Я, честно говоря, люблю Колю. У него душа — нараспашку, и не надо слишком часто в эту душу плевать. Ведь Коля — дитя. Он может захлебнуться от восторга, если увидит смелый, отчаянный поступок. Так было, когда начались еврейские дела с выездом в Израиль, письма за границу, обращения в Генеральную Ассамблею Обьединенных Наций за поддержкой против — кого? — советского правительства, которое не только на эту Ассамблею, а на весь мир начхать хотело. Коля ошалел и проникся глубочайшим почтением ко всем без различия евреям. Теперь они для него были первыми людьми, в каждом он видел героя.

Заваливается как-то ко мне ночью, водкой разит от него:

— Аркадий, чинил я давеча краны у одного еврея. Ох, и правильный мужик попался! Что, спрашиваю, в Израиль, небось, лыжи навострил? А он на меня: вон отсюда, провокатор! Выставил меня и денег за работу не уплатил. Вот сука! Я не стал артачиться, ушел по-доброму. Я же не глупенький. Правильно поступил человек, конспирацию соблюдает.

Потом — ленинградский процесс. Судили евреев за то, что хотели самолет захватить и улететь в Израиль. Двоих к смертной казни приговорили. Коля Мухин не отлипал от радиоприемника, ловил каждое слово из Лондона или Мюнхена, чтобы знать правду, что произошло на самом деле.

— Значит, не совсем в дерьме Россия, — заключил он, — если такие люди в ней еще водятся. Правда, они евреи. Но евреи теперь — вся надежда России, у своих-то, у славян, кишка тонка оказалась.

Окончательно был Коля добит, когда на суде в Ленинграде Сильва Залмансон, еврейская женщина, схлопотав десять лет лагерей, сказала в последнем слове русским судьям на древнееврейском языке:

— Пусть отсохнет моя правая рука, если я забуду тебя, Иерусалим!

Коля зарыдал у транзистора и не стал дальше слушать, что говорил лондонский диктор.

— Пусть отсохнет моя правая рука, — повторял он потом при каждом удобном случае, — если я забуду тебя, Иерусалим. Ах, мать твою за ногу, какой великий народ!
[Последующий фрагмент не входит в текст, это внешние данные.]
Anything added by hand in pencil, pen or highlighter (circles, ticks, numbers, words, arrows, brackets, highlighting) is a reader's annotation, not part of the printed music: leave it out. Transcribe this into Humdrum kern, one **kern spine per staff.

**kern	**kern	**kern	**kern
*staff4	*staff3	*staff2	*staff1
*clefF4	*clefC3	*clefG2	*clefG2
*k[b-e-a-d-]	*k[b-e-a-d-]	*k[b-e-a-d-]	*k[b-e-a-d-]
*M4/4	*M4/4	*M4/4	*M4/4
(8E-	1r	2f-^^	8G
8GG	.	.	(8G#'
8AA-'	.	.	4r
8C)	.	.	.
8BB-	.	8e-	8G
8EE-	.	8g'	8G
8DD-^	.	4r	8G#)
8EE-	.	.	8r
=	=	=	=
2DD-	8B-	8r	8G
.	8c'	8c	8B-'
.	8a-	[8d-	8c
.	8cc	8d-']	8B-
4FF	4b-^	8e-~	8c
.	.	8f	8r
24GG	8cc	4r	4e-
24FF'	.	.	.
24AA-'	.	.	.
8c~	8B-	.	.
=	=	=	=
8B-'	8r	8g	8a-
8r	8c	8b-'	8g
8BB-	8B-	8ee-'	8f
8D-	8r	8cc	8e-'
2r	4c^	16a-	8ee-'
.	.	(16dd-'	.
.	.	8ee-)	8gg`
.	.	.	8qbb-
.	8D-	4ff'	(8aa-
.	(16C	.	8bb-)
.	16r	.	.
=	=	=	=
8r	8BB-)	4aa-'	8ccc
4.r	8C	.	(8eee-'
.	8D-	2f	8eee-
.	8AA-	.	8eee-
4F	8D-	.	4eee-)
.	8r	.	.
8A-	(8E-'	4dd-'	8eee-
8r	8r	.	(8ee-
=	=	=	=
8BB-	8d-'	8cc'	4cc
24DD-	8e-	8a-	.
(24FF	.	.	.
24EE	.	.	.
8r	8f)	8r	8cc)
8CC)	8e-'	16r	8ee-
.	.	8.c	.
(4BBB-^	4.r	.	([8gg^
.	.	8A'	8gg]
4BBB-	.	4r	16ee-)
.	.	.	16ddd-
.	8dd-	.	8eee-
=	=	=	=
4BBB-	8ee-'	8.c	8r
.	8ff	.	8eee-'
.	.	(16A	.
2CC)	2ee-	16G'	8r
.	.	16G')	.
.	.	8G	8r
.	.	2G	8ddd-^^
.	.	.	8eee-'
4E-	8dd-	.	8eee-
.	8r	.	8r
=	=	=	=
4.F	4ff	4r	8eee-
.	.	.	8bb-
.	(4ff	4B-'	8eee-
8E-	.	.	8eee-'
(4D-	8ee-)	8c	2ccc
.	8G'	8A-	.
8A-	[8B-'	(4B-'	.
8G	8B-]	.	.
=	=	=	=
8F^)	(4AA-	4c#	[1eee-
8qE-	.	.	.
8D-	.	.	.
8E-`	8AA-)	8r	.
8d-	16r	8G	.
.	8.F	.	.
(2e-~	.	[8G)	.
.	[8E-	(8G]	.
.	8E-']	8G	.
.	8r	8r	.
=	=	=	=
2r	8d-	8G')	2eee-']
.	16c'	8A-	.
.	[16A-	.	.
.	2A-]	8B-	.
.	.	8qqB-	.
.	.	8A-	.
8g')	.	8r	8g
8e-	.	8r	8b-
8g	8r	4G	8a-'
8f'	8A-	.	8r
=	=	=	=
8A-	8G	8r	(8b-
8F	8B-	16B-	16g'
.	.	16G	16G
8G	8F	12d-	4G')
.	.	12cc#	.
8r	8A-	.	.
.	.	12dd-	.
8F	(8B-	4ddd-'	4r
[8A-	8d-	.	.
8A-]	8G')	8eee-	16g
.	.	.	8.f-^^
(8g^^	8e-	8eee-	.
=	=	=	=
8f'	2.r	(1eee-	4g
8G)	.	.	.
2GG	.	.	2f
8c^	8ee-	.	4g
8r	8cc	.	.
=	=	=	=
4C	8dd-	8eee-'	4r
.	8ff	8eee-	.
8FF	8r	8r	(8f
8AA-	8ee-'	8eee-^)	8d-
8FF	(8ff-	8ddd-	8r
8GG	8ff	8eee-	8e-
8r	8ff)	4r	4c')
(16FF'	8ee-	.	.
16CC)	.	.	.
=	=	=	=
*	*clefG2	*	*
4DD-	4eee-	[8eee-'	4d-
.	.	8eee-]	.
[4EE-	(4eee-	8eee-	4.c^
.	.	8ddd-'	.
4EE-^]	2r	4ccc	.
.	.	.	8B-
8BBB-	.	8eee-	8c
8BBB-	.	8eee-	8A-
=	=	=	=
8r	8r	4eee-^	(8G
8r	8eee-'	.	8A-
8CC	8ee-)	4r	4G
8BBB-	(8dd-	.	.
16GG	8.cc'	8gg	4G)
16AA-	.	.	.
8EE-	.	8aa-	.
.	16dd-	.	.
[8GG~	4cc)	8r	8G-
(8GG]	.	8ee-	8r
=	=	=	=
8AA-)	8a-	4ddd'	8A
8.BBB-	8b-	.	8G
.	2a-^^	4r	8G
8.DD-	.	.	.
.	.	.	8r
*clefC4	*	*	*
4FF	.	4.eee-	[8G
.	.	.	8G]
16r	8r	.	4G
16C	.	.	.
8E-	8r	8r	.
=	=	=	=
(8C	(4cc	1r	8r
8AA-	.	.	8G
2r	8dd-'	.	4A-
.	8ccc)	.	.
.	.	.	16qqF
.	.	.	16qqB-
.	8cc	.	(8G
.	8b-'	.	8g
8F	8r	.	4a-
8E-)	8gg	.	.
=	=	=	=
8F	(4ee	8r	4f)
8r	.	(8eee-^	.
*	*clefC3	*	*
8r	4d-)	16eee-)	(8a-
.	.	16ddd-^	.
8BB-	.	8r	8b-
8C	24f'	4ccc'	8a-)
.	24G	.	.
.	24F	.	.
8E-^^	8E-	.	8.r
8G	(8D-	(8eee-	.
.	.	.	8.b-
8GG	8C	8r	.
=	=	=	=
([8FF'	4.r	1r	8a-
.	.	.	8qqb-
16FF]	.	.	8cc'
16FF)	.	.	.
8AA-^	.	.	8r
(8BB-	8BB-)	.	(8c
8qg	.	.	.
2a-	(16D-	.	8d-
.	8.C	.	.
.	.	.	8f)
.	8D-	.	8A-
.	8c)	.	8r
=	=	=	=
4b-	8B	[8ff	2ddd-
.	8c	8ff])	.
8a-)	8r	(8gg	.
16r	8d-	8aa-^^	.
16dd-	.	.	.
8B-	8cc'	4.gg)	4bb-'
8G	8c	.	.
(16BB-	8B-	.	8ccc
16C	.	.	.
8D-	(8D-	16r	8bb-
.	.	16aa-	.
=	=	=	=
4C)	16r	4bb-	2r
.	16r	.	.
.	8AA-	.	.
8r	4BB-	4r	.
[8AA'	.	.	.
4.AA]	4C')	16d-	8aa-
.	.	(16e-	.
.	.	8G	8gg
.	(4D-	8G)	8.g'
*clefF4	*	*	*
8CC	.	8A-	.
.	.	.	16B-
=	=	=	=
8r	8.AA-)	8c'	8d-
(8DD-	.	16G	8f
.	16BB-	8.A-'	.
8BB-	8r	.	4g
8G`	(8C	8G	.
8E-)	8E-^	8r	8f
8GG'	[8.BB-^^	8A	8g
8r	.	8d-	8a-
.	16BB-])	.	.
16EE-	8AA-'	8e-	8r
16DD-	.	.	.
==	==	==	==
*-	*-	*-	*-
А мы, суки, их жидами называли! — и глаза его блестели от слез.

Так воспринимал все это Коля Мухин, потому что был зрителем. Для евреев же это были черные дни. После ленинградского процесса и двух смертных приговоров активисты-сионисты хвост поджали, косы повесили. Стало немного жутко: советская власть показала коготки.

Что уж говорить о простых смертных, вроде меня. Честно признаюсь, я ждал погромов. Мне в троллейбусе одна пьяная харя плюнула в рожу, прямо на мой еврейский нос. И хоть бы кто вступился. Наоборот, очень многие вслух выразили свое одобрение. Будь там Коля Мухин, мы бы вдвоем разнесли весь троллейбус, а одному заводиться — гиблое дело при моем сложении. Да еще с ранением в голову.

Мои клиенты, из евреев, которые до Ленинградского процесса очень бурно переболели сионизмом, излечились от этой болезни вмиг и теперь, садясь в мое кресло, больше не делились последними новостями «Голоса Израиля» и не выли от восторга при каждой удачной атаке «наших» против Ливана или Иордании. Они вжимались в кресло, чтобы никому не мозолить глаза, и их еврейские носы, казалось, норовят утонуть в мыльной пене.

А радио из заграницы пугало предсказаниями. что советская власть расправится с евреями. как Бог с черепахой, и сионистскому движению в России предрекали близкий конец.

Даже Коля Мухин приуныл:

— Ах, собаки, ах, сучье племя! — сокрушался он с похмелья. — Ну, и сила же у них, если даже евреев смогли поставить на место. Все! Придушили! Поиграли, мол, и хватит. Запомни, Аркадий, цапаться с советской властью — это все равно, что плевать против ветра. Себе дороже. И твои евреи ничем не лучше других. Теперь сиди смирно. молчи в тряпочку. Пошли, найдем кого-нибудь, сообразим на троих.